Setelah imam Muhammad meninggal dan oleh anaknya Ibrahim, pada masanya inilah bergabung seorang pemuda berdarah Persia yang gagah bersni dan cerdas dalam gerakan rahasia ini yang bernama Abu Muslim Al-Khurasani. Semenjak masuknya Abu Muslim ke dalam gerakan Abbasiyah ini, maka dimulailah gerakan dengan cara terang-terangan, kemudian cara pertempuaran dan akhirnya dengan dalih ingin mengembalikan keturunan Ali ke atas singgasana kekhalifahan. Abu Abbas pimpinan gerakan tersebut berhasil menarik dukungan kaum Syi’ah dalam mengorbankan perlawanan terhadap kekhalifahan Umaiyah. Abu Abbas kemudian memulai makkar dengan melakukan pembunuhan sampai tuntas semua keluarga khalifah, yang waktu itu dipegang oleh khalifah Marwan II Bin Muhammad. Begitu dahsyatnya pembunuhan itu sampai abu Abbas menyebut dirinya sang pengalir darah atau As-Saffah. Maka bertepatan pada bulan Zulhijah 132h (750m) dengan terbunuhnya khalifah Marwan II di Fusthath, Mesir dan maka resmilah berdiri Abbasiyah.
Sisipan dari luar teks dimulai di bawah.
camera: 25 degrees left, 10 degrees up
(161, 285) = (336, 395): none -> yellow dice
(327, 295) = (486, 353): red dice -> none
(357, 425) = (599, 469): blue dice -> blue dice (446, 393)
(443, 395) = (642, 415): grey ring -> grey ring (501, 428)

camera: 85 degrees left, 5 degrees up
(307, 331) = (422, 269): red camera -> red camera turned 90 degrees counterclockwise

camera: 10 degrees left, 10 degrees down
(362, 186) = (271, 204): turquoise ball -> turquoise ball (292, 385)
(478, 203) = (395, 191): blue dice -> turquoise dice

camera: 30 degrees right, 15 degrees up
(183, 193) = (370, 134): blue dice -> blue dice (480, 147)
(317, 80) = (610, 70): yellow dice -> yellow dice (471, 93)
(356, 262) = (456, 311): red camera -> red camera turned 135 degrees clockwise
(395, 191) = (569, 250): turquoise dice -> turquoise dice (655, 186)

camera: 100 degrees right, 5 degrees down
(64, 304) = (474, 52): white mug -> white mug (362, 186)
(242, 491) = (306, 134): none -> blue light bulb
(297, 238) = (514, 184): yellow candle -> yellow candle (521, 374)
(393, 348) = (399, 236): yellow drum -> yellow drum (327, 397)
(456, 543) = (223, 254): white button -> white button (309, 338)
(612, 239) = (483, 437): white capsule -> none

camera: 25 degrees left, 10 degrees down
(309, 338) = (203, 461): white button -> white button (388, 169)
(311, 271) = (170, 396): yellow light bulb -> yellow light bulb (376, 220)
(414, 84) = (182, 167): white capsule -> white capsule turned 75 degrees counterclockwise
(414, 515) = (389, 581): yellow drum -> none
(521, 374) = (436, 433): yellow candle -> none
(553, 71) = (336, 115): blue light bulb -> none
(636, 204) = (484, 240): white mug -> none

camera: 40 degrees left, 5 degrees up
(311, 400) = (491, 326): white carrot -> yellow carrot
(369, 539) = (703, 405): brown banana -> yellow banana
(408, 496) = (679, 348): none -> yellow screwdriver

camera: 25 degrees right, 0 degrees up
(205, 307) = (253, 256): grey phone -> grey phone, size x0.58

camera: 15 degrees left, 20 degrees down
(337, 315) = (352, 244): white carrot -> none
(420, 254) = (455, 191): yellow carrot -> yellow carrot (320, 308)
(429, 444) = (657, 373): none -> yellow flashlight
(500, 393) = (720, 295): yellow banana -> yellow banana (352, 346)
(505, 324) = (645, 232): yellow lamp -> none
Dalam peristiwa tersebut salah seorang pewaris tahta kekhalifahan Umaiyah, yaitu Abdurrahman yang baru berumurt 20tahun, berhasil meloloskan diri ke daratan Spanyol. Tokoh ini yang kemudian berhasil menyusun kembali kekuatan Bani Umaiyah di seberang lautan, yaitu di Keamiran Cordova. Di sana dia berhasil mengembalikan kejayaan  kekhalifahan Umaiayah dengan nama kekhalifahan Andalusia. Pada awalnya kakhalifahan Abbasiyah menggunakan Kufah sebagai pusat pemertintahan dengan Abu Abbas As-Safah (750-754m) sebagai khalifah pertama. Kemudian khalifah penggantinya Abu Jakfar Al-Mansur (750-775m) memindahkan pusat pemerintahan ke Baghdad. Di kota Baghdad ini kemudian akan lahir sebuah imperium besar yang akan menguasai dunia lebih dari lima abad lamanya. Imperium ini dikenal dengan nama Daulah Abbasiyah.
Dalam beberapa hal Daulah Abbasiyah memiliki kesamaan dan perbedaan dengan Daulah Umaiyah. Seperti yang terjadi pada masa Daulah Umaiyah misalnya para bangsawan cenderung hidup mewah dan bergelimang harta. Mereka gemar memelihara budak belian serta istri peliharaan. Kehidupan cenderung pada kehidupan duniawi ketimbang nilai-nilai agama Islam.
B.     Sistem Politik, Pemerintahan, dan Sosial
1.      Sistem Politik dan Pemerintahan
Khalifah pertama Bani Abbasiyah, Abdul Abbas yang sekaligus dianggap sebagai pendiri Bani Abbas, menyebut dirinya sebagai julukan al-Saffah yang berarti sang penumpah darah. Sedangkan khalifah Abbasiyah kedua mengambil gelar al-Mansur dan meletakkan dasar-dasar pemerintahan Abbasiyah. Di bawah Abbasiyah, kekhalifahan berkembang sebagai sidtem poltik. Dinasti ini muncul dengan bantuan orang-orang Persia yang merasa bosan terhadap bani Umaiyah di dala masalah sosial dan politik diskriminasi. Khalifah-khalifah Abbasiyah yang memakai gelar “imam”, pemimpin masyarakat Muslim bertujuan untuk menekankan arti keagamaan kekhalifahan Abbasiyah mencontoh tradisi Umaiyah di dalam mengumumkan lebih dari satu putra mahkota.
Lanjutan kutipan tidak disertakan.